*** Information shown
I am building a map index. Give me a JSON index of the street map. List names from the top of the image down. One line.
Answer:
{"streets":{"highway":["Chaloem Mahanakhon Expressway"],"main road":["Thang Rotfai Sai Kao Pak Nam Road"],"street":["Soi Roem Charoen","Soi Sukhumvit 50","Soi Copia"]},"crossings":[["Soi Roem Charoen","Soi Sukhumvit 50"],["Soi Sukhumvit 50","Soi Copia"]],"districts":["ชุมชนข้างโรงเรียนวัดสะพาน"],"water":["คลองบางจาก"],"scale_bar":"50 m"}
******
*** Information shown
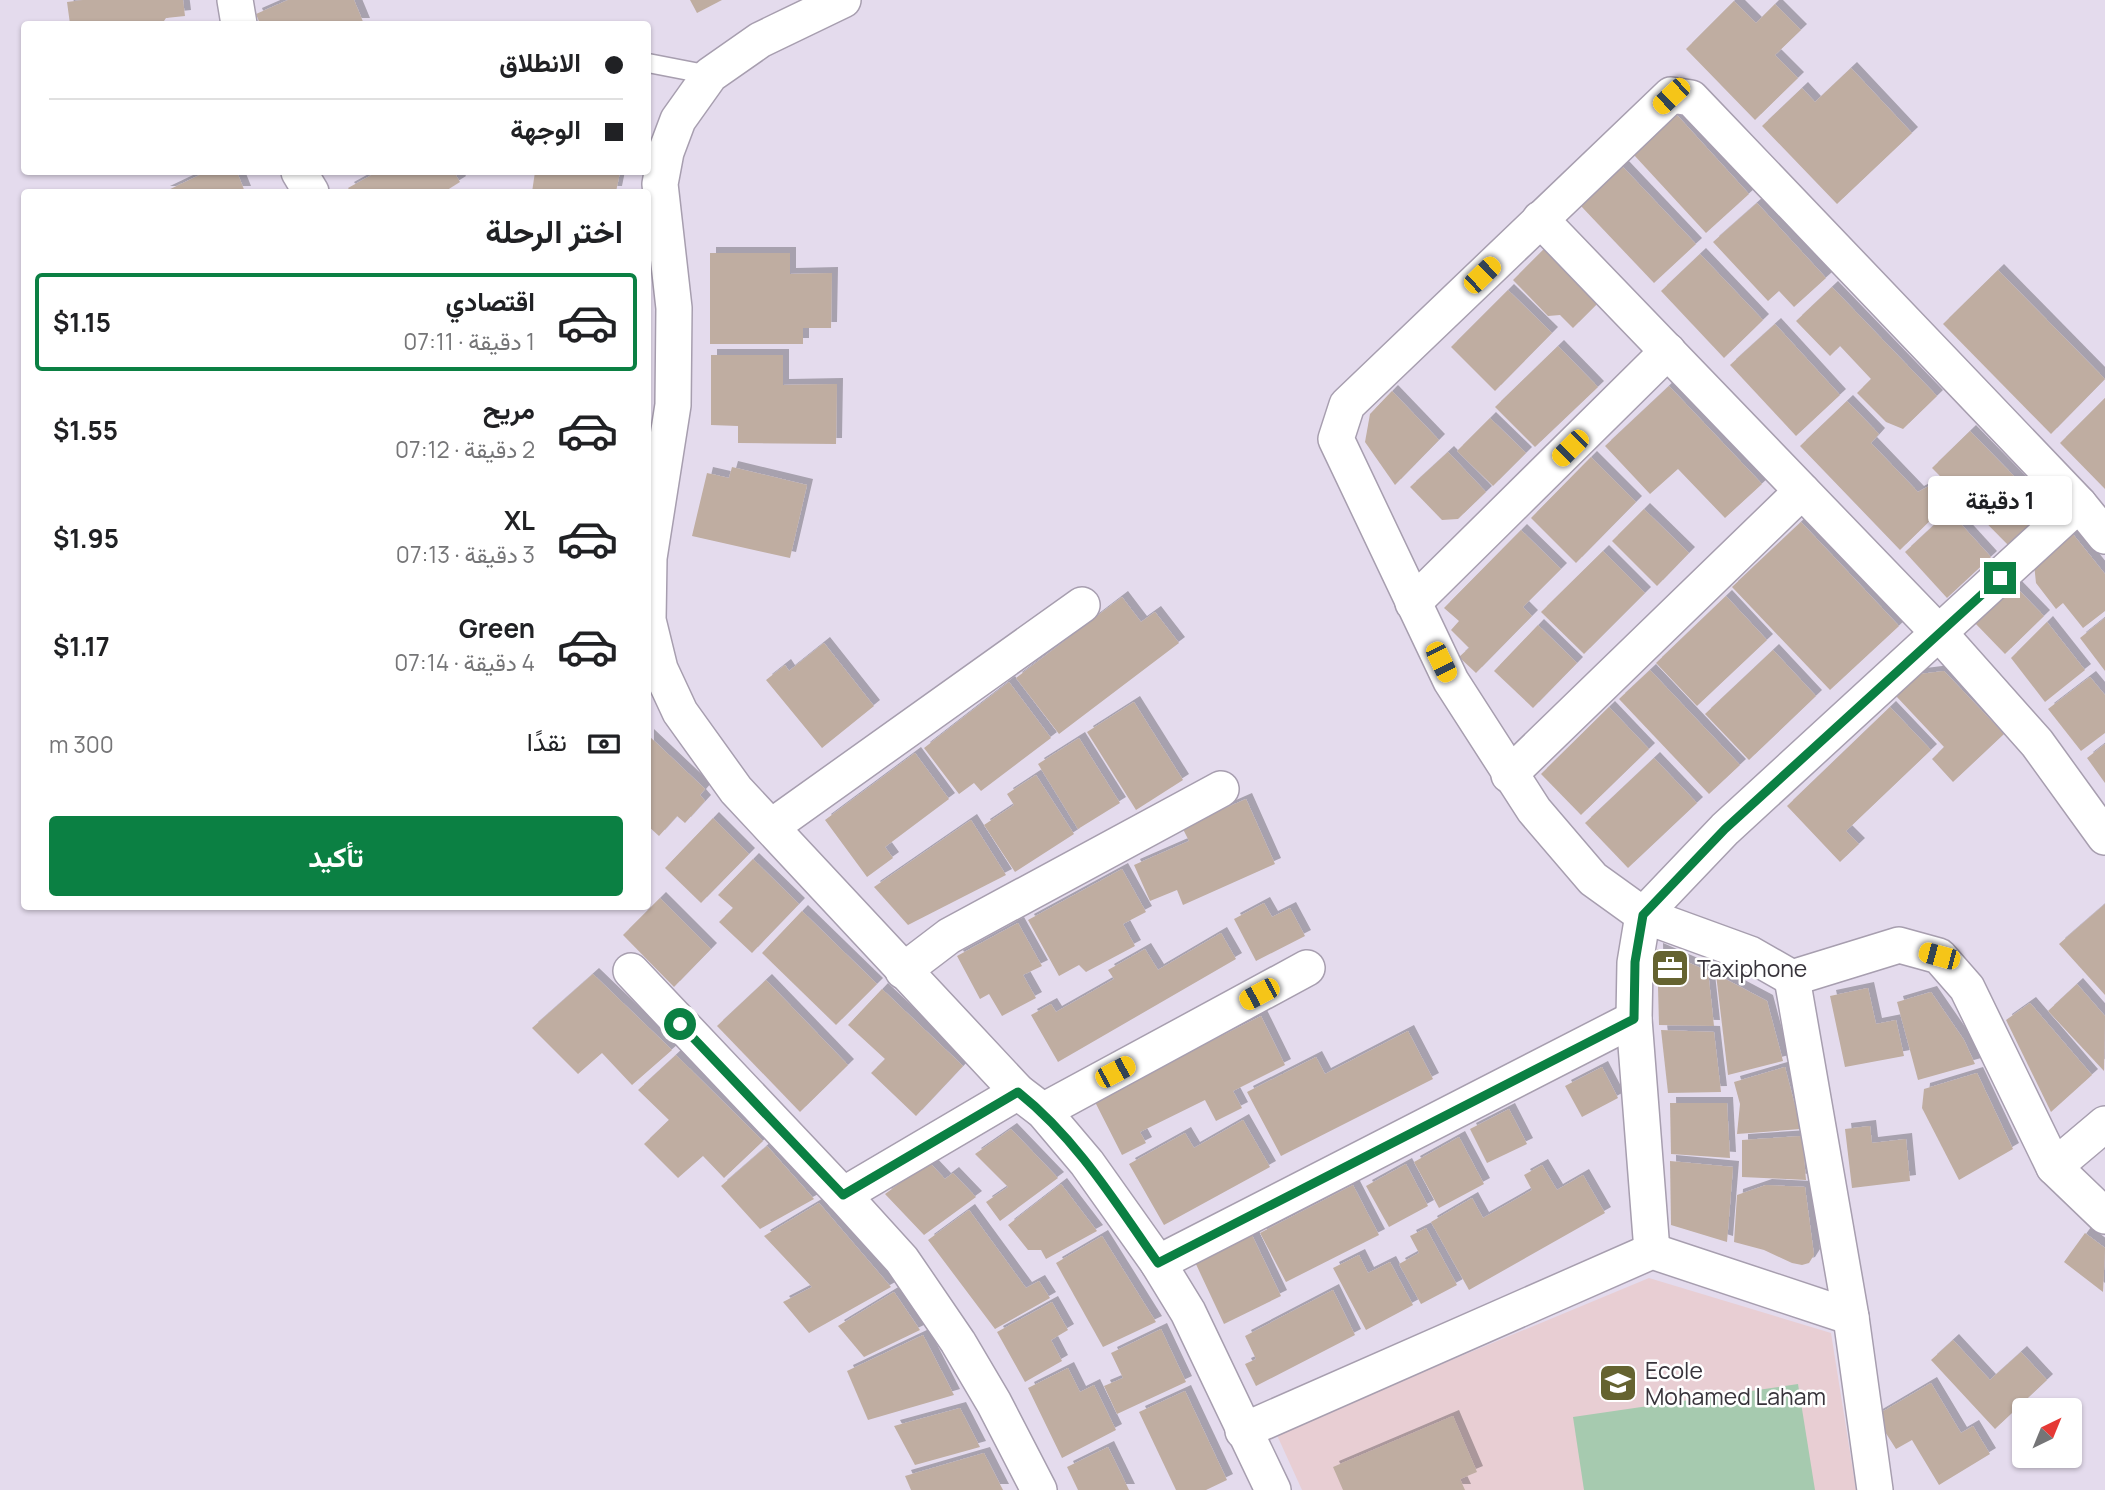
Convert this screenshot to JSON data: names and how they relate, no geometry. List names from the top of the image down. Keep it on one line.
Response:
******
### Exercise details
Determine how many lines of the entries above carry the string "JSON", and give that number alone.

### Expected output
2